Exercise:
Could you extend the passage on early 5G standardization, picking up right after its final sentence?

Provided text:
◆ ◆ ◆

At the beginning of the development of 5G mobile communication technologies, in order to support services and to satisfy performance requirements in connection with enhanced Mobile BroadBand (eMBB), Ultra Reliable Low Latency Communications (URLLC), and massive Machine-Type Communications (mMTC), there has been ongoing standardization regarding beamforming and massive multiple-input multiple-output (MIMO) for mitigating radio-wave path loss and increasing radio-wave transmission distances in mmWave, supporting numerologies (for example, operating multiple subcarrier spacings) for efficiently utilizing mmWave resources and dynamic operation of slot formats, initial access technologies for supporting multi-beam transmission and broadbands, definition and operation of BandWidth Part (BWP), new channel coding methods such as a Low Density Parity Check (LDPC) code for large amount of data transmission and a polar code for highly reliable transmission of control information, Layer-2 (L2) pre-processing, and network slicing for providing a dedicated network specialized to a specific service.

◆ ◆ ◆

Listed entries:
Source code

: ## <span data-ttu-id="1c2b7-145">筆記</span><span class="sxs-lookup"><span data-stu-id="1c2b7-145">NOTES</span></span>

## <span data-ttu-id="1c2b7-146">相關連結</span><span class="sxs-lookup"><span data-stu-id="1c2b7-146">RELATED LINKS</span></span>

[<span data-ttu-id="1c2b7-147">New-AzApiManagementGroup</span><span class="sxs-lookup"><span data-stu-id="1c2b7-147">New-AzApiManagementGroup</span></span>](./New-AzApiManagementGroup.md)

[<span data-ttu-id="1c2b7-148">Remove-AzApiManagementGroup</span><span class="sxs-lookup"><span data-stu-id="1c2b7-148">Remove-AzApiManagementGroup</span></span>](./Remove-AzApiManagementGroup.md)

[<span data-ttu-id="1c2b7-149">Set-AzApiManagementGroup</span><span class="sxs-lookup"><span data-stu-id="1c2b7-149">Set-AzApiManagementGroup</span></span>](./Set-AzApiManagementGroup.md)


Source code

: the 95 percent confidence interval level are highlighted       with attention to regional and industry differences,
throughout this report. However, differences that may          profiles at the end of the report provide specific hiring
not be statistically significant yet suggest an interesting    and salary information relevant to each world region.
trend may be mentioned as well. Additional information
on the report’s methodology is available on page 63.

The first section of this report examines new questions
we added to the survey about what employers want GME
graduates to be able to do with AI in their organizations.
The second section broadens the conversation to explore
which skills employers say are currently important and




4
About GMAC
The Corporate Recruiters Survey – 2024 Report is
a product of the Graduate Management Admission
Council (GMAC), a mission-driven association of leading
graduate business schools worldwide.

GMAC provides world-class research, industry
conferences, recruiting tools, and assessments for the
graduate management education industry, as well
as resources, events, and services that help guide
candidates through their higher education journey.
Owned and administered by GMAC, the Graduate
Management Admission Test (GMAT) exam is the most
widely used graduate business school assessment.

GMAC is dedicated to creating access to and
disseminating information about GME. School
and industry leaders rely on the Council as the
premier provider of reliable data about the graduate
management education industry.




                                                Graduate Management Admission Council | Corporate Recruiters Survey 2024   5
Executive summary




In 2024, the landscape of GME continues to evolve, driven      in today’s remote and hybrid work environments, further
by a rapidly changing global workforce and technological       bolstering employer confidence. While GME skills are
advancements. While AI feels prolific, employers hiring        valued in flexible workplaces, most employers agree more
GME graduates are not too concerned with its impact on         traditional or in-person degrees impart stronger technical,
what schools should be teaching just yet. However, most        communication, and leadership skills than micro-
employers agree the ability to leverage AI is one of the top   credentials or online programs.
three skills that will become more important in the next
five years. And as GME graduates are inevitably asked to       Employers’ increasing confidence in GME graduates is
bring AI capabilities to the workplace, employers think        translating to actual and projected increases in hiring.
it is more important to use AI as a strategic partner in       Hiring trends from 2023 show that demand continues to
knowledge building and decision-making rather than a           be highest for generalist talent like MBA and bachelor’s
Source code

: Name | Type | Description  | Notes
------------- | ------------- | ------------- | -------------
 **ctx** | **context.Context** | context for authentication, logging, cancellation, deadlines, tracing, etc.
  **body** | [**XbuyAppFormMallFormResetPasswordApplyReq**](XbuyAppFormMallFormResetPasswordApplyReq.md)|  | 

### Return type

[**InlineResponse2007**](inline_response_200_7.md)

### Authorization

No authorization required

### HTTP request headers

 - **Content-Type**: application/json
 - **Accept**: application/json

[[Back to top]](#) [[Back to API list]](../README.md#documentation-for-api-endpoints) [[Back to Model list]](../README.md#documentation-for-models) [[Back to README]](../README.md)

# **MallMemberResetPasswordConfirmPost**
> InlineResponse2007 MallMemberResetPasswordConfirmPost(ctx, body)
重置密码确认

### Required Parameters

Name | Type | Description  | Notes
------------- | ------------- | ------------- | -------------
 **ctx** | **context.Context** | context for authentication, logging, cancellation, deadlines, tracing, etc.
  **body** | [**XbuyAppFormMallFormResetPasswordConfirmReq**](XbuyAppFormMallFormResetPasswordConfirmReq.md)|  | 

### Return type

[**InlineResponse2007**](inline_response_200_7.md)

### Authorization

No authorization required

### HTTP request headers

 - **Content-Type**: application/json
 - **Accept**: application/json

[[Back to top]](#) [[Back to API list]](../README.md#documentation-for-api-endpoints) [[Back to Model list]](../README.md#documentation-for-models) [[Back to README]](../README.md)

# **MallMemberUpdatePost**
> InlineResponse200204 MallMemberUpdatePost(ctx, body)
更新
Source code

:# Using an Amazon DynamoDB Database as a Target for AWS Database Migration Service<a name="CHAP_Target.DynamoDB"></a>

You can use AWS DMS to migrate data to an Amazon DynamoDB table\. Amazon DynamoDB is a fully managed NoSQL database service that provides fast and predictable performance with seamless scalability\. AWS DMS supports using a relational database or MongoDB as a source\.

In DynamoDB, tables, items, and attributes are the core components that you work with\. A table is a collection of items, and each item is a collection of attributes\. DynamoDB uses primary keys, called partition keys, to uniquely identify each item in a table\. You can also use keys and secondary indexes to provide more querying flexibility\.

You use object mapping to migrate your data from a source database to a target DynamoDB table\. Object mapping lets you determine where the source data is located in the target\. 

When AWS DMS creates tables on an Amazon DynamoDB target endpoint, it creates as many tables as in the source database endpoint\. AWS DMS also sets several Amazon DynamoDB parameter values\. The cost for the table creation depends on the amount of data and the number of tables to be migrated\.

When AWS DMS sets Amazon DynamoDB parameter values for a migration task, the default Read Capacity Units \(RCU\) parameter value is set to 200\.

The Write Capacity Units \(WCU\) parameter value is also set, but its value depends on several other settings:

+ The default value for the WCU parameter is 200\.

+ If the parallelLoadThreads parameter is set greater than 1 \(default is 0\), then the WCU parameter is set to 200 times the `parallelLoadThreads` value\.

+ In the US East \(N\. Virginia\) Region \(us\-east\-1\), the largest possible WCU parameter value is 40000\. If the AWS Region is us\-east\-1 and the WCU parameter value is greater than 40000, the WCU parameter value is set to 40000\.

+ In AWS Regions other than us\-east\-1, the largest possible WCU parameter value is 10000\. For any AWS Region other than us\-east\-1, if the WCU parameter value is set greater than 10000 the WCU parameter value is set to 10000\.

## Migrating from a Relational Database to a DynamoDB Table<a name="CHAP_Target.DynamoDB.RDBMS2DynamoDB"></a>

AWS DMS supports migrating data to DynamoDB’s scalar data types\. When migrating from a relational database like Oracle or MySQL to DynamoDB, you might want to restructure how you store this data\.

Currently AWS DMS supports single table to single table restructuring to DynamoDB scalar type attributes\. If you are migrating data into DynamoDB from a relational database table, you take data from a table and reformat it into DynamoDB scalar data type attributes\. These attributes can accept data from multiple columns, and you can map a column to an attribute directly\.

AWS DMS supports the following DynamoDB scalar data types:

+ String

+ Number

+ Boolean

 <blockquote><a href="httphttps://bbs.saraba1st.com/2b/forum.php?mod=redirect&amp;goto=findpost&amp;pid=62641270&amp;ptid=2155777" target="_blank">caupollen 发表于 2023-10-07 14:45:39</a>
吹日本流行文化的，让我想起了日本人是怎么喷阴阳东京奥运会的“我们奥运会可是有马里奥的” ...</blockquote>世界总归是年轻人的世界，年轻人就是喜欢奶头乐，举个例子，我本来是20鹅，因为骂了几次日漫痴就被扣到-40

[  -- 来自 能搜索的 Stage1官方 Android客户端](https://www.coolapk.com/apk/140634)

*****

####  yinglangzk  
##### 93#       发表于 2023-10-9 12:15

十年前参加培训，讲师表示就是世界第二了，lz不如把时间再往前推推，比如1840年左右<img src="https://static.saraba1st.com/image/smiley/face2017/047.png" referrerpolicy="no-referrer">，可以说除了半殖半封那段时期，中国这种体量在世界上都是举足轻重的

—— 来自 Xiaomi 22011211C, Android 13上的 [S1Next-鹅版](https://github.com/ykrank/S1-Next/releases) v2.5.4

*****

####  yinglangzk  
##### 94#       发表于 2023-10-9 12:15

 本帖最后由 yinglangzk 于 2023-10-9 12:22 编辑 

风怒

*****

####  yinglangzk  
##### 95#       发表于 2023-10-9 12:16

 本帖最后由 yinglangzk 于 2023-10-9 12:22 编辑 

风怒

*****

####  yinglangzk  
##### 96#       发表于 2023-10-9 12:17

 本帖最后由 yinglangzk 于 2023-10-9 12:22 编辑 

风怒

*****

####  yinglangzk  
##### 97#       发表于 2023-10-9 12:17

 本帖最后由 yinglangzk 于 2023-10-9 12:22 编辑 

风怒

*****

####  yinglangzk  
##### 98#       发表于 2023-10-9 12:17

◆ ◆ ◆

Task result:
There are ongoing discussions regarding improvement and performance enhancement of initial 5G mobile communication technologies in view of services to be supported by 5G mobile communication technologies, and there has been physical (PHY) layer standardization regarding technologies such as Vehicle-to-everything (V2X) for aiding driving determination by autonomous vehicles based on information regarding positions and states of vehicles transmitted by the vehicles and for enhancing user convenience, New Radio Unlicensed (NR-U) aimed at system operations conforming to various regulation-related requirements in unlicensed bands, new radio (NR) UE Power Saving, Non-Terrestrial Network (NTN) which is UE-satellite direct communication for providing coverage in an area in which communication with terrestrial networks is unavailable, and positioning.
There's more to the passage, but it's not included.